_YOUR INSTRUCTIONS_
As the answer, set down the lines below from the one containing "Limone Fonderie Teatrali (Moncalieri)" through the one containing "Schnitzler, Arthur", exactly and inclusively, and no others.

_PROVIDED RECORDS_
● ● ● ●

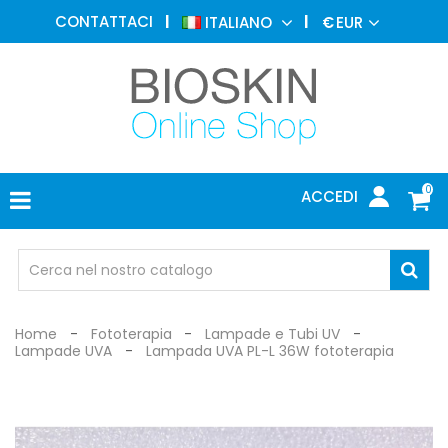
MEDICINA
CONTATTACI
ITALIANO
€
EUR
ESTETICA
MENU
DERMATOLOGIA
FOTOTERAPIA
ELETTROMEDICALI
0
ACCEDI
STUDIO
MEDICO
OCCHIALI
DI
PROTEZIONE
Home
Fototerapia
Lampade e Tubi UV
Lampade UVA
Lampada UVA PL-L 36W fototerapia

● ● ● ●

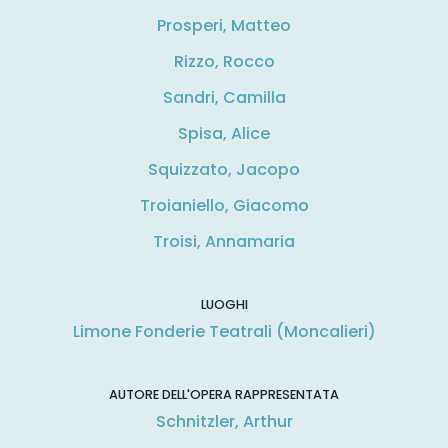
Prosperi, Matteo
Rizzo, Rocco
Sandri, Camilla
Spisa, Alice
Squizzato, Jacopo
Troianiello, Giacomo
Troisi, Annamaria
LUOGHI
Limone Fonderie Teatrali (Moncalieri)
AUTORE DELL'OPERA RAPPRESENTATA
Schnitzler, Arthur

● ● ● ●

_ANSWER SPACE_
Limone Fonderie Teatrali (Moncalieri)
AUTORE DELL'OPERA RAPPRESENTATA
Schnitzler, Arthur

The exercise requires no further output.